Leave every picture out and write out the records below exactly.

Start of DATA

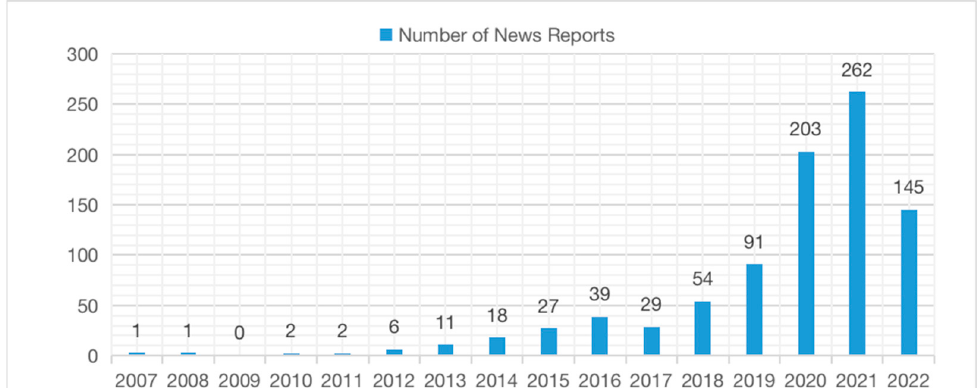
Figure 4. The number of news reports on RCC in China (2007–2022).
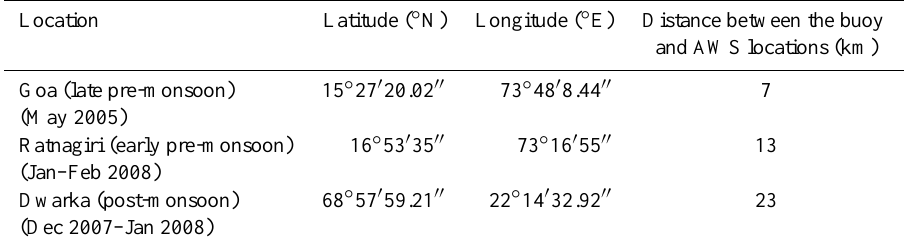
Table 1b. Details of AWS wind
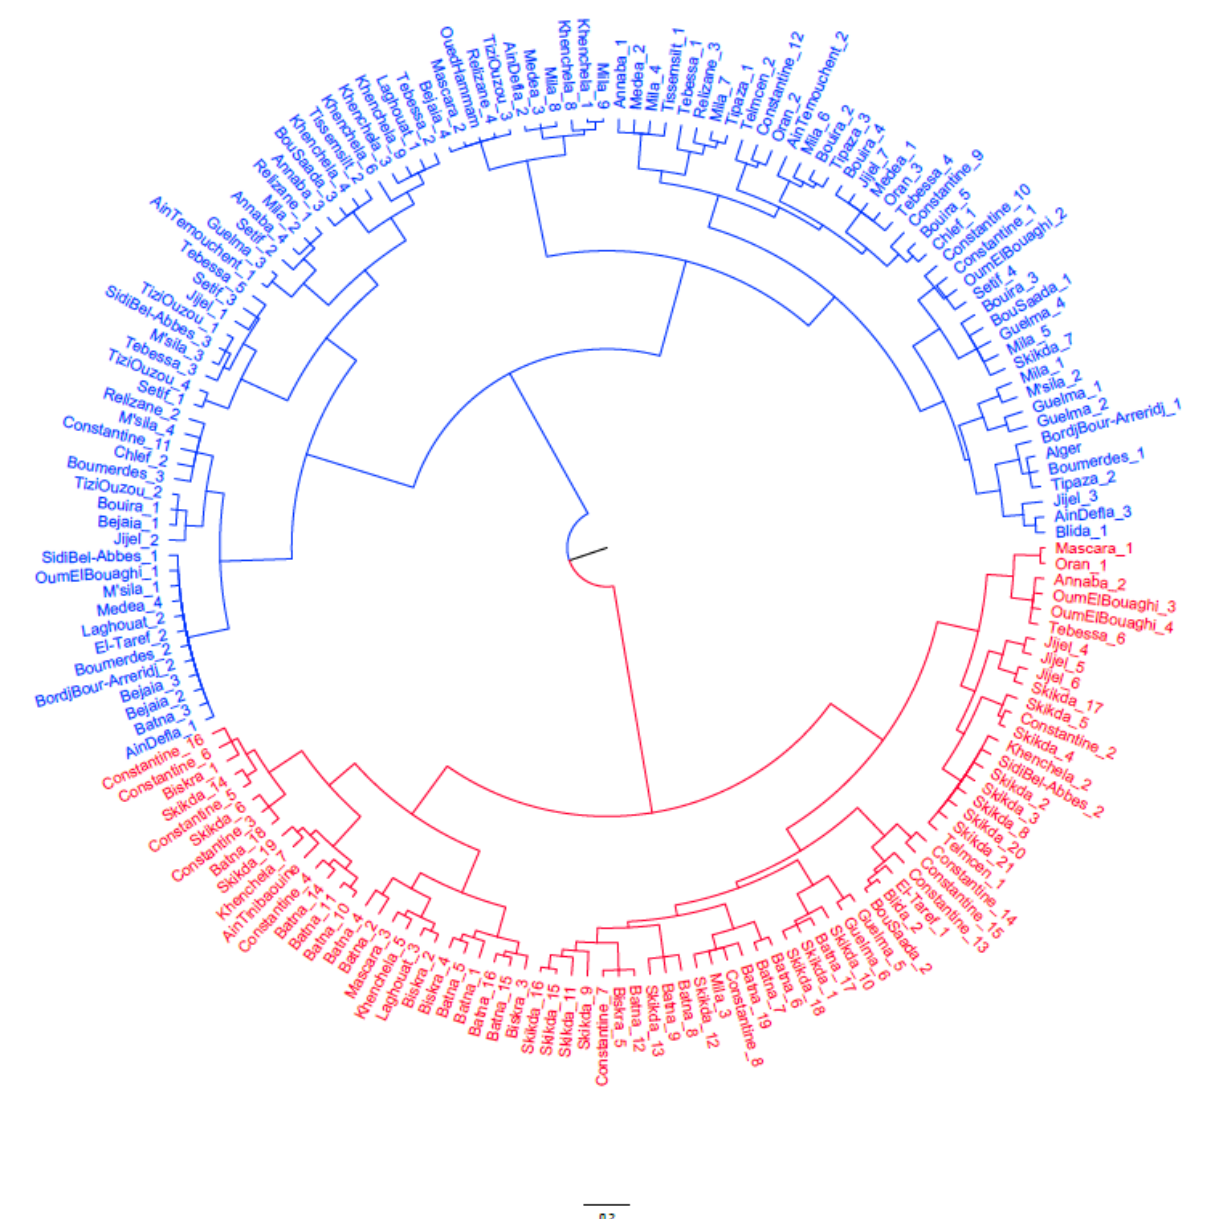
Figure 5. Dendrogram generated by Ward’s method based on morphological markers, illustrating the similarity among the 175 wild olive Algerian samples. The colors red and blue were used to distinguish between the two obtained clusters, Cluster 1 and Cluster 2.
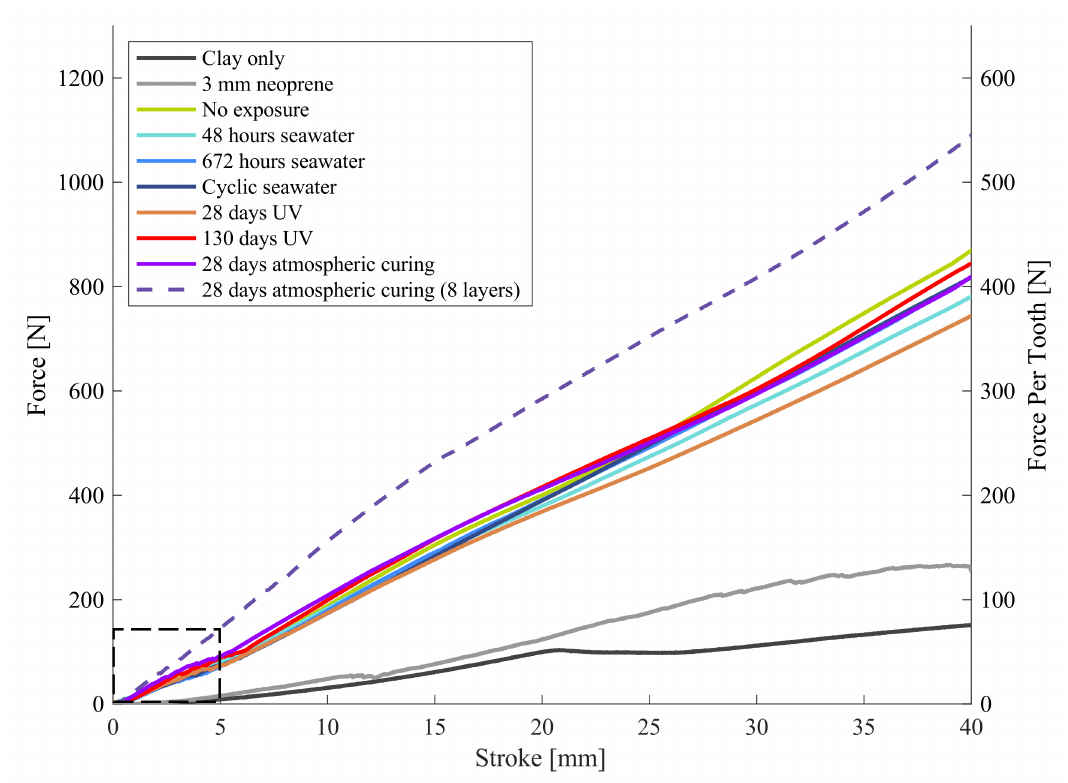
Figure 4. Force versus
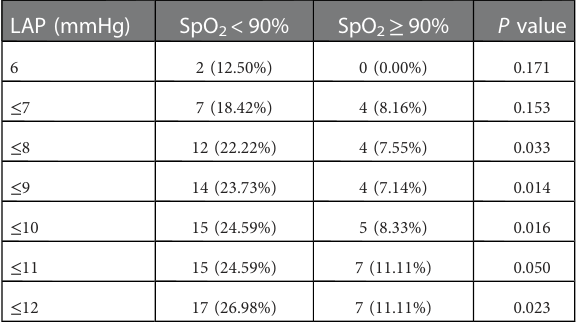
TABLE 3 Comparison of prolonged mechanical ventilation between groups based on each level of LAP within the normal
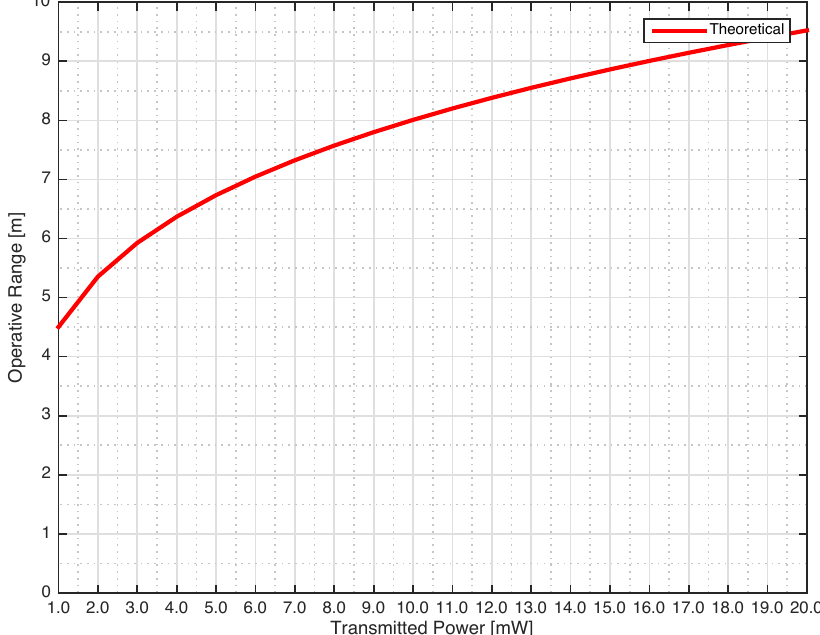
Figure 7. Assessment of the operative range vs. transmitted power in controlled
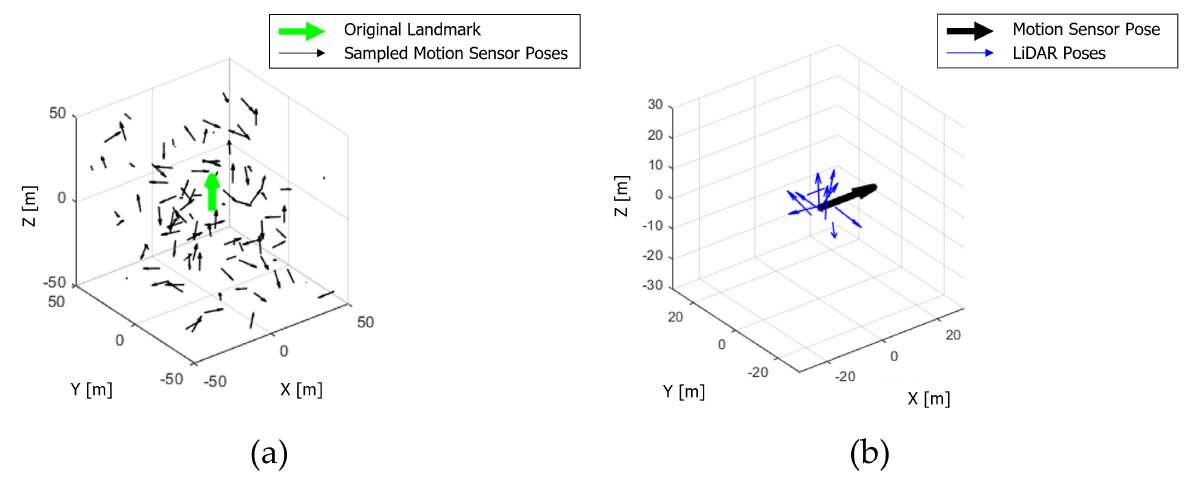
Figure 6. ( a ) Landmark for detection (green) and 100 sampled motion sensor’s poses (black). ( b ) 10 sampled LiDAR poses (blue) based on one motion sensor’s pose (black).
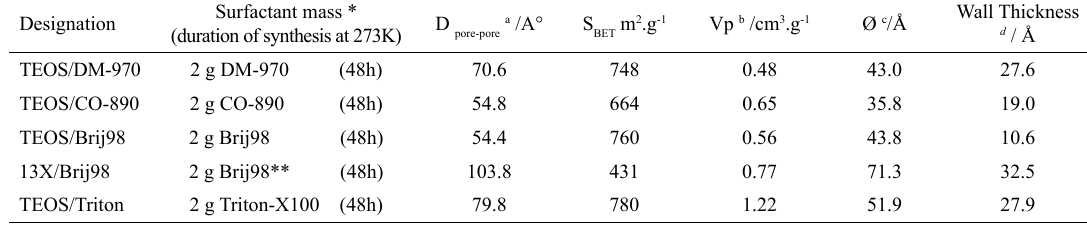
O; 120 ml HCl; 9g 2 –Ø. pore-pore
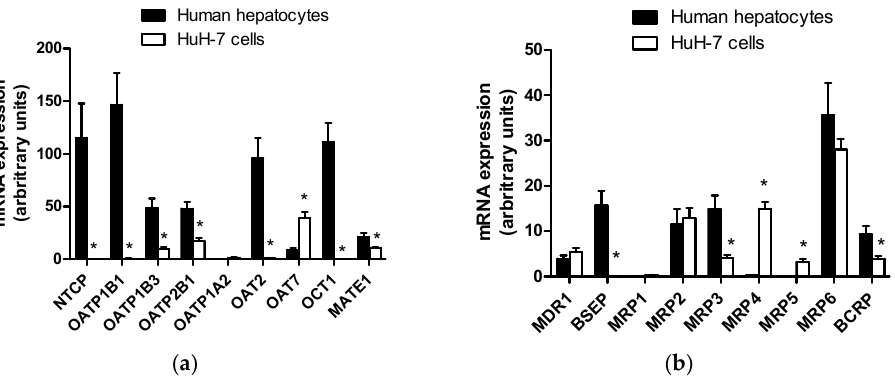
Figure 1. Solute carrier SLC ( a ) and ATP-binding cassette (ABC) ( b ) drug transporter mRNA expression in HuH-7 cells. Drug transporter mRNA expression was determined by RT-qPCR in human hepatoma HuH-7 cells and in freshly isolated human hepatocytes. Data are expressed as arbitrary units and are the means + SEM from at least three independent assays (HuH-7 cells) or from three independent populations (human hepatocytes). * p < 0.05 when compared to transporter mRNA expression level found in freshly isolated human hepatocytes (Student’s t -test).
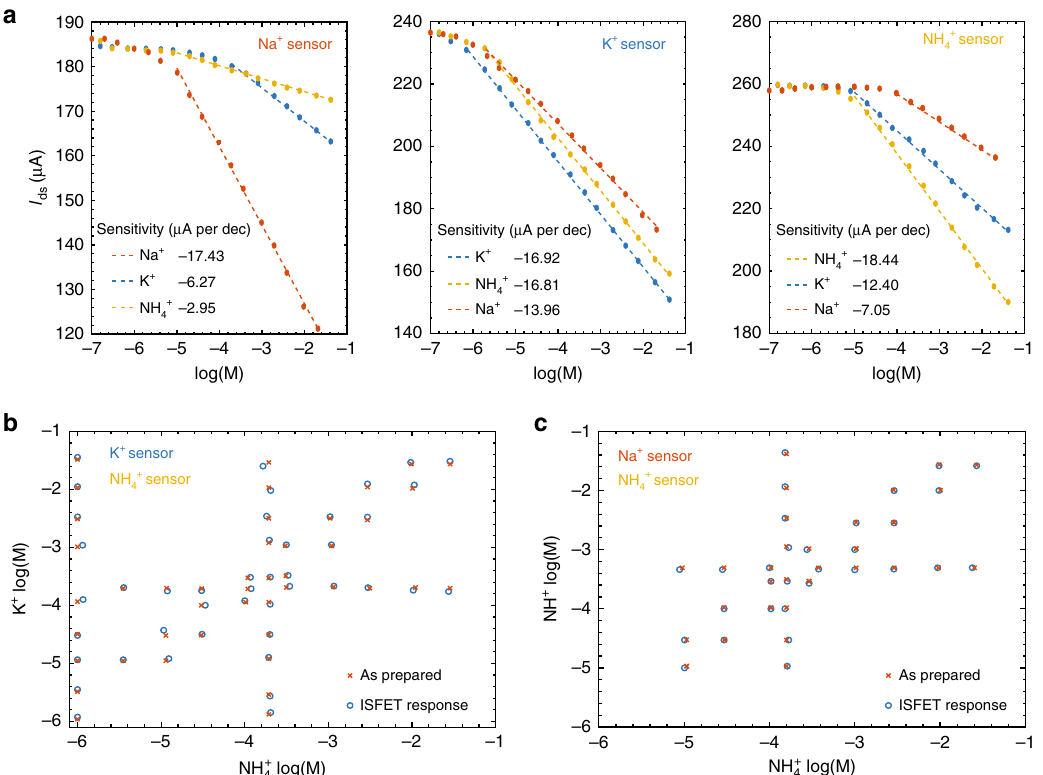
Fig. 5 Overcoming ISFET cross sensitivities. a The changes in I ds for the different cation ISFETs with respect to concentrations of the cations, using the separate solution method. Linear fi ts were used to extract the Nikolskii selectivity coef fi cients. b Comparison of the measured K + and NH þ by applying the Nikolskii-Eisenman formalism and the as prepared concentrations. The as prepared concentrations are determined from the solution volume and mass of the added salts. c Comparison of the measured Na + and NH þ prepared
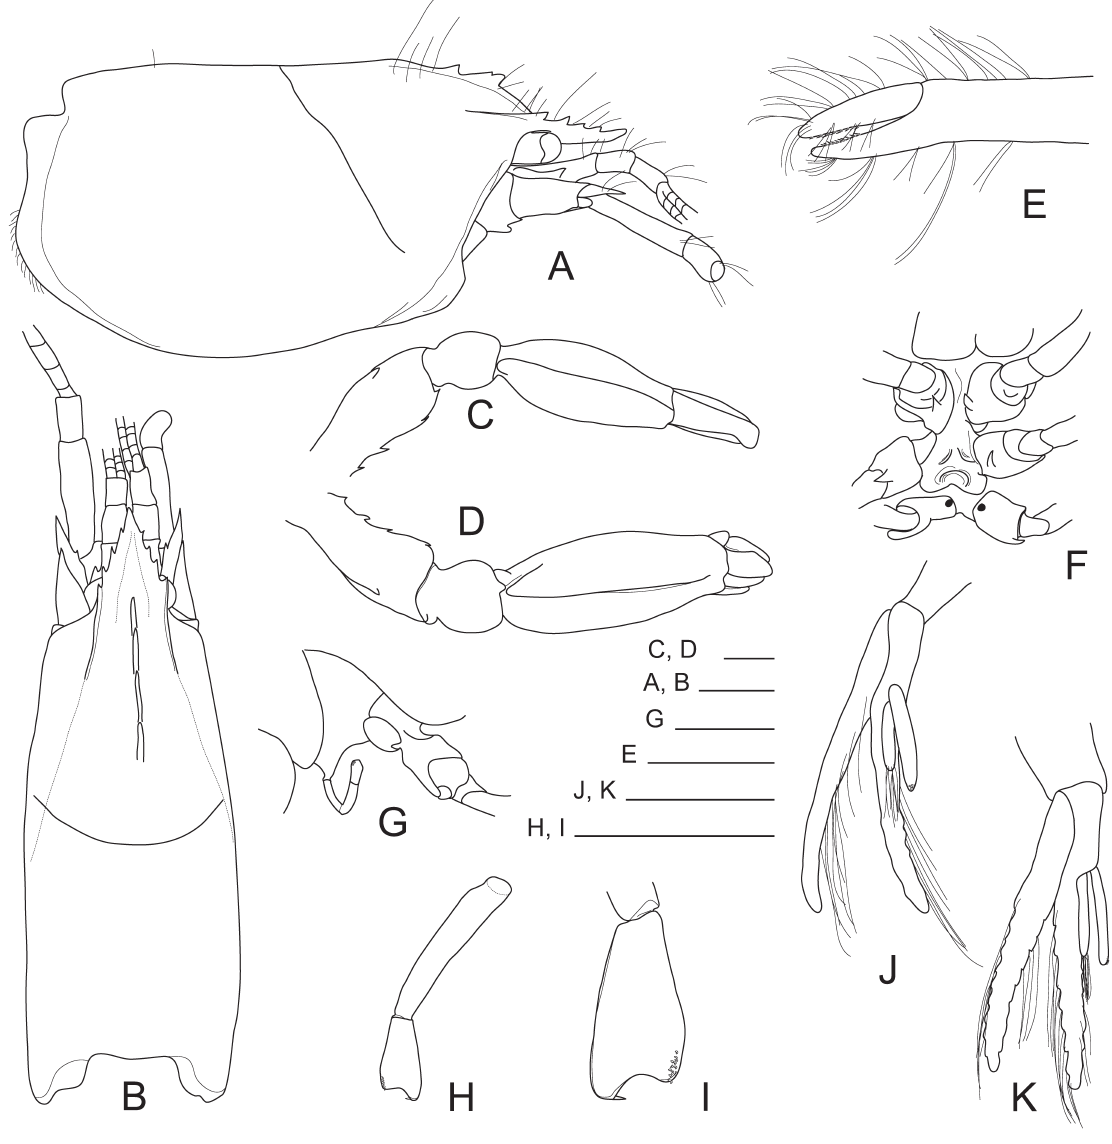
Fig. 1. Montanaxius mediumquod gen. et sp. nov., holotype, ♂, NHMW 25677. A . Carapace in lateral view. B . Same, dorsal view. C . Minor cheliped in dorsal view. D . Major cheliped in dorsal view. E . Tip of pereopod 2. F . Sternites 6–8. G . Ventral part of coxa 5 and pleomere 1 with Plp1 (first article bent) in lateral view. H . Left Plp1 in anterior view. I . Terminus of left Plp1, posterior view. J . Left Plp2, mesial view. K . Right Plp2, anterior view. Setation omitted in C and D. Scale bars: A–H, J–K = 1 mm; I = 500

End of DATA

- **RESPONSE BELOW**:
Figure 4. The number of news reports on RCC in China (2007–2022).
Table 1b. Details of AWS wind
Figure 5. Dendrogram generated by Ward’s method based on morphological markers, illustrating the similarity among the 175 wild olive Algerian samples. The colors red and blue were used to distinguish between the two obtained clusters, Cluster 1 and Cluster 2.
Figure 4. Force versus
TABLE 3 Comparison of prolonged mechanical ventilation between groups based on each level of LAP within the normal
Figure 7. Assessment of the operative range vs. transmitted power in controlled
Figure 6. ( a ) Landmark for detection (green) and 100 sampled motion sensor’s poses (black). ( b ) 10 sampled LiDAR poses (blue) based on one motion sensor’s pose (black).
O; 120 ml HCl; 9g 2 –Ø. pore-pore
Figure 1. Solute carrier SLC ( a ) and ATP-binding cassette (ABC) ( b ) drug transporter mRNA expression in HuH-7 cells. Drug transporter mRNA expression was determined by RT-qPCR in human hepatoma HuH-7 cells and in freshly isolated human hepatocytes. Data are expressed as arbitrary units and are the means + SEM from at least three independent assays (HuH-7 cells) or from three independent populations (human hepatocytes). * p < 0.05 when compared to transporter mRNA expression level found in freshly isolated human hepatocytes (Student’s t -test).
Fig. 5 Overcoming ISFET cross sensitivities. a The changes in I ds for the different cation ISFETs with respect to concentrations of the cations, using the separate solution method. Linear fi ts were used to extract the Nikolskii selectivity coef fi cients. b Comparison of the measured K + and NH þ by applying the Nikolskii-Eisenman formalism and the as prepared concentrations. The as prepared concentrations are determined from the solution volume and mass of the added salts. c Comparison of the measured Na + and NH þ prepared
Fig. 1. Montanaxius mediumquod gen. et sp. nov., holotype, ♂, NHMW 25677. A . Carapace in lateral view. B . Same, dorsal view. C . Minor cheliped in dorsal view. D . Major cheliped in dorsal view. E . Tip of pereopod 2. F . Sternites 6–8. G . Ventral part of coxa 5 and pleomere 1 with Plp1 (first article bent) in lateral view. H . Left Plp1 in anterior view. I . Terminus of left Plp1, posterior view. J . Left Plp2, mesial view. K . Right Plp2, anterior view. Setation omitted in C and D. Scale bars: A–H, J–K = 1 mm; I = 500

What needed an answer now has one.